» **What this exercise asks**
- 1) Which topics does the YOLO object detection article promise readers will understand after reading it? List every one.
- 2) Pick up the YOLO object detection article after its final sentence and keep writing it.

YOLO: Real-Time Object Detection Explained

What is YOLO and how does it work? Learn about different YOLO versions and start training your own object detection models using personalized datasets of your choice.

Object detection is an advanced form of image classification where a neural network predicts objects in an image and points them out in the form of bounding boxes.

Object detection thus refers to the detection and localization of objects in an image that belong to a predefined set of classes.

Tasks like detection, recognition, or localization find widespread applicability in real-world scenarios, making object detection (also referred to as object recognition) a very important subdomain of Computer Vision.

After reading this article, you'll understand the following:

  1. What is two-stage object detection?
  2. What is YOLO?
  3. YOLO vs. other detectors
  4. How does YOLO work?
  5. YOLO architecture
  6. Differences in YOLO’s versions
  7. How to work with YOLO?

Let’s get started.

Two-stage object detection

Two-stage object detection refers to the use of algorithms that break down the object detection problem statement into the following two-stages: 

  1. Detecting possible object regions.
  2. Classifying the image in those regions into object classes.

Popular two-step algorithms like Fast-RCNN and Faster-RCNN typically use a Region Proposal Network that proposes regions of interest that might contain objects.

One and two stage object detectors

The output from the RPN is then fed to a classifier that classifies the regions into classes.

While this gives accurate results in object detection with a high mean Average Precision (mAP), it results in multiple iterations taking place in the same image, thus slowing down the detection speed of the algorithm and preventing real-time detection.

What is YOLO?

YOLO - You Only Look Once is an algorithm proposed by by Redmond et. al in a research article published at the IEEE/CVF Conference on Computer Vision and Pattern Recognition (CVPR) as a conference paper, winning OpenCV People’s Choice Award.

Compared to the approach taken by object detection algorithms before YOLO, which repurpose classifiers to perform detection, YOLO proposes the use of an end-to-end neural network that makes predictions of bounding boxes and class probabilities all at once.

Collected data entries
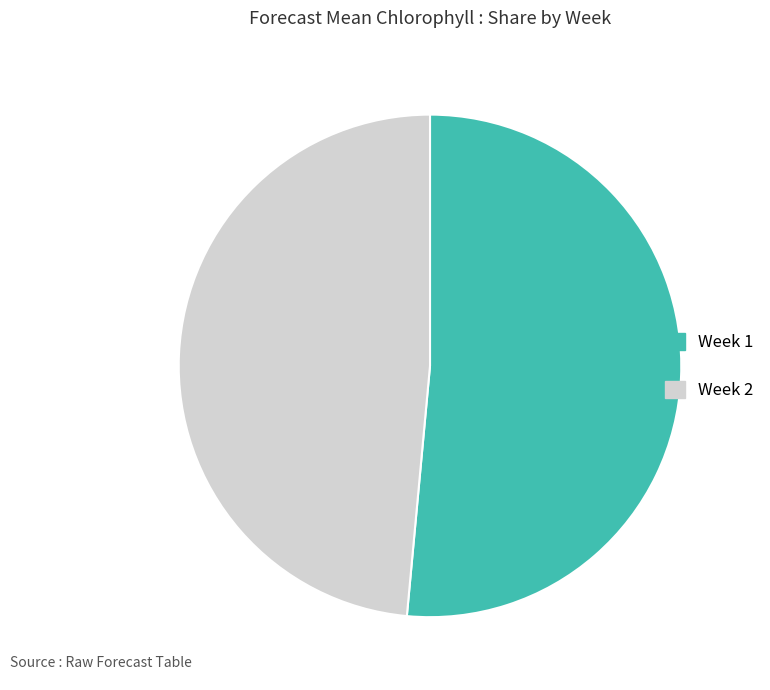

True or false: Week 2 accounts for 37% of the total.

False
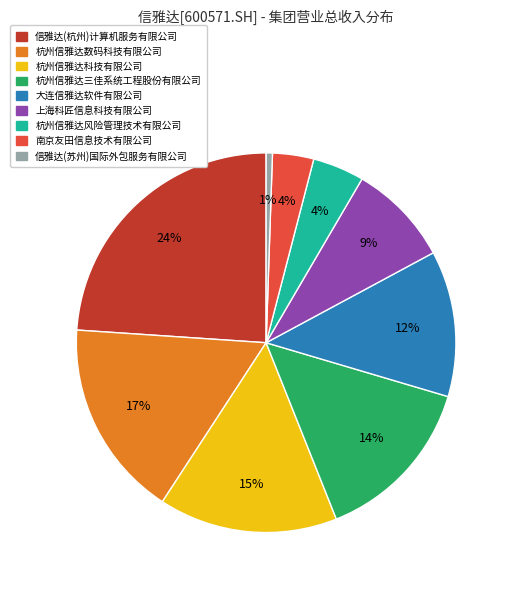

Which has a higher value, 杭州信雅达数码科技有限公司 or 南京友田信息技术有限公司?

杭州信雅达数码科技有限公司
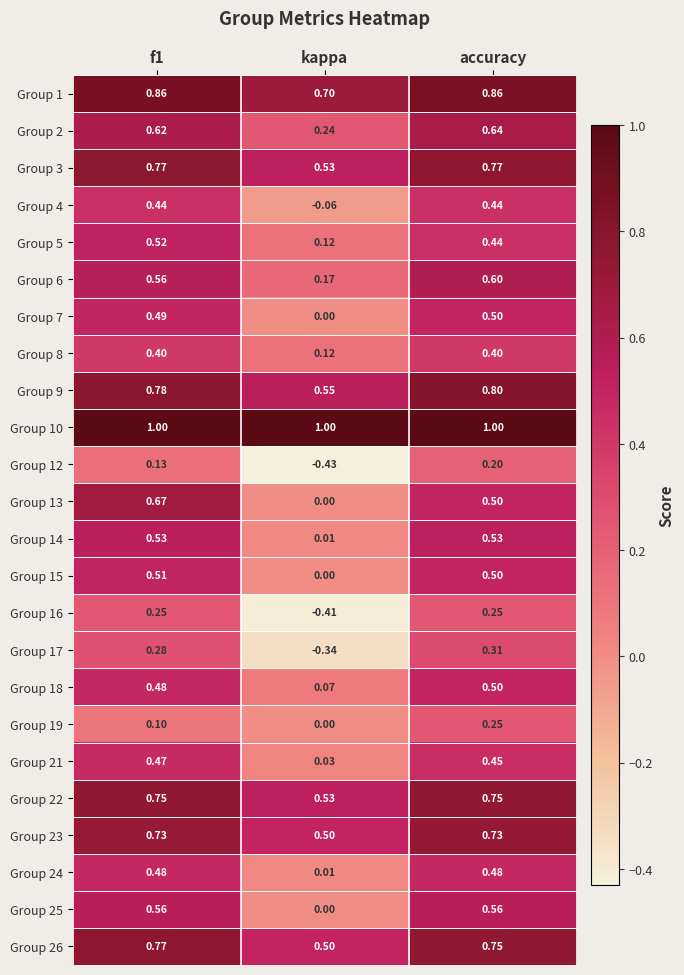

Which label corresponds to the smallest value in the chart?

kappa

» **Answer section**
- 1)
1. What is two-stage object detection?
2. What is YOLO?
3. YOLO vs. other detectors
4. How does YOLO work?
5. YOLO architecture
6. Differences in YOLO’s versions
7. How to work with YOLO?

- 2)
Following a fundamentally different approach to object detection, YOLO achieves state-of-the-art results beating other real-time object detection algorithms by a large margin.

YOLO vs. other detectors

In addition to increased accuracy in predictions and a better Intersection over Union in bounding boxes (compared to real-time object detectors), YOLO has the inherent advantage of speed.

YOLO is a much faster algorithm than its counterparts, running at as high as 45 FPS.

Here's how YOLO works in practice.

While algorithms like Faster RCNN work by detecting possible regions of interest using the Region Proposal Network and then perform recognition on those regions separately, YOLO performs all of its predictions with the help of a single fully connected layer.

Methods that use Region Proposal Networks thus end up performing multiple iterations for the same image, while YOLO gets away with a single iteration.  

YOLO limitations

Although YOLO does seem to be the best algorithm to use if you have an object detection problem to solve, it comes with several limitations.

YOLO struggles to detect and segregate small objects in images that appear in groups, as each grid is constrained to detect only a single object. Small objects that naturally come in groups, such as a line of ants, are therefore hard for YOLO to detect and localize.

YOLO is also characterized by lower accuracy when compared to much slower object detection algorithms like Fast RCNN.

Now, before we deep dive into more details about the YOLO architecture and methodology, let's go over some of the important terminology.

Intersection over Union (IoU)

Intersection over Union is a popular metric to measure localization accuracy and calculate localization errors in object detection models.

To calculate the IoU with the predictions and the ground truth, we first take the intersecting area between the bounding boxes for a particular prediction and the ground truth bounding boxes of the same area. Following this, we calculate the total area covered by the two bounding boxes—also known as the Union.

The intersection divided by the Union, gives us the ratio of the overlap to the total area, providing a good estimate of how close the bounding box is to the original prediction.

 

Intersection over Union (IoU) formula

Average Precision (AP)

Average Precision is calculated as the area under a precision vs recall curve for a set of predictions.

Recall is calculated as the ratio of the total predictions made by the model under a class with a total of existing labels for the class. 

On the other hand, Precision refers to the ratio of true positives with respect to the total predictions made by the model.

The area under the precision vs recall curve gives us the Average Precision per class for the model. The average of this value, taken over all classes, is termed as mean Average Precision (mAP).

💡 Note: In object detection, precision and recall are not for class predictions, but for predictions of boundary boxes for measuring the decision performance. An IoU value > 0.5. is taken as a positive prediction, while an IoU value < 0.5 is a negative prediction.

How does YOLO work?

The YOLO algorithm works by dividing the image into N grids, each having an equal dimensional region of SxS. Each of these N grids is responsible for the detection and localization of the object it contains.

Correspondingly, these grids predict B bounding box coordinates relative to their cell coordinates, along with the object label and probability of the object being present in the cell.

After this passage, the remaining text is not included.